Indien ist das zweitbevölkerungsreichste Land der Welt und der größte Energieverbraucher sowie der drittgrößte Ölimporteur weltweit. Die Rohölpreise setzten ihren Abwärtstrend fort, da befürchtet wurde, die Epidemie könnte die indische Energienachfrage beeinträchtigen. Die WTI- und Brent-Rohöl-Futures fielen am Mittwoch gegen 19:25 Uhr Pekinger Zeit um jeweils etwa 1,5 %. Der südchinesische Futures-Analyst Yuan Ming geht jedoch davon aus, dass der Abwärtstrend am Rohölmarkt nicht anhalten wird und dass das nächste OPEC-Treffen Ende April im Auge behalten werden sollte.

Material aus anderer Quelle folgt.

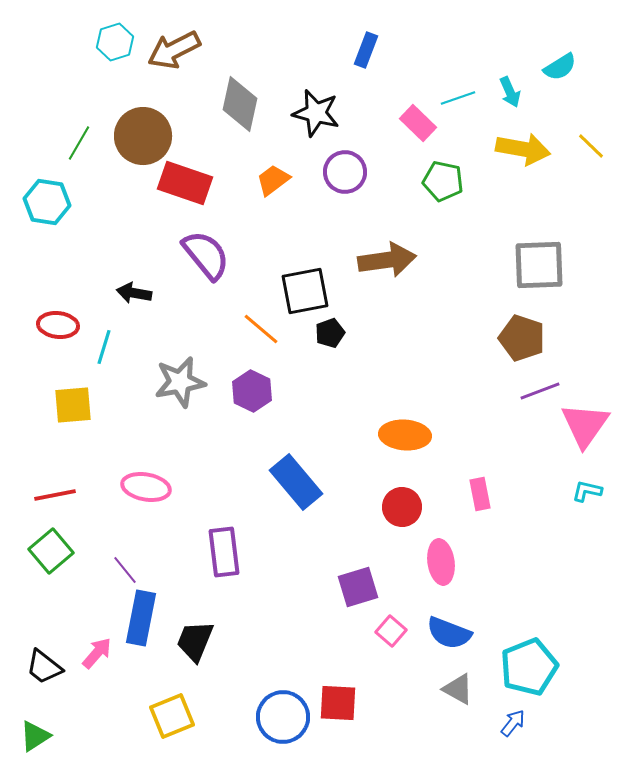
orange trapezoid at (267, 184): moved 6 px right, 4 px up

Der Dollar schwächte den Renminbi.

Aus Sicht der globalen Finanzmärkte sind die Renditen US-amerikanischer Staatsanleihen zuletzt leicht gesunken. Die Rendite zehnjähriger Anleihen fiel von über 1,7 % Ende März auf 1,5 %. Auch der Dollar hat erneut nachgegeben. Der Dollar-Index ist seit April um etwa 2,5 % gefallen und liegt aktuell bei rund 90,8. Der Wechselkurs des Renminbi (RMB) blieb hingegen stark. Seit April ist der Yuan von rund 6,57 zu Monatsbeginn auf etwa 6,48 gestiegen.

Ein Forschungsbericht des CICC wies darauf hin, dass die Renditen US-amerikanischer Staatsanleihen und der US-Dollar erneut fielen, da die wirtschaftliche Erholung durch die Epidemie beeinträchtigt werden könnte. Sollte die globale Epidemie wieder ansteigen und die zentralen Probleme der Weltwirtschaft weiterhin bestehen, ist nicht mit einer deutlichen Straffung der Geldpolitik durch die globalen Zentralbanken zu rechnen. Der Markt würde dann zu seinem bisherigen Verhalten bei den US-Schuldenzinsen zurückkehren und weiterhin auf risikoreiche Anlagen wie Aktien und Rohstoffe setzen. Sobald die Sorgen um eine Straffung der Geldpolitik durch die Fed nachlassen und die Risikobereitschaft wieder steigt, dürfte der Dollar nachgeben. Gleichzeitig werden Chinas Exporte den Wechselkurs des Renminbi (RMB) kurzfristig stützen, solange sie hoch bleiben.

CICC wies jedoch auch darauf hin, dass die jüngste Erholung nur eine kurzfristige Maßnahme sei. Langfristig werde der durch die Epidemie ausgelöste Aufschwung die Inflationsentwicklung nicht beeinflussen, und der Trend steigender US-Anleihezinsen sowie eines stärkeren Dollars sei noch nicht beendet. Sobald die US-Inflation in den nächsten Monaten die Erwartungen erreiche, müsse die Fed möglicherweise die Geldpolitik straffen. Die Erwerbsbeteiligung in den entwickelten Märkten habe sich allmählich erholt, und wenn die Biden-Regierung ihr Haushaltsdefizit nicht weiter stark ausweite, sondern beginne, die Reichen zu besteuern, könnte die Risikobereitschaft erneut sinken und die Zinsen sowie den US-Dollar im zweiten und dritten Quartal stärken. Der stärkere Dollar werde einen Wendepunkt für Risikoanlagen und damit auch für den chinesischen Anleihenmarkt bedeuten.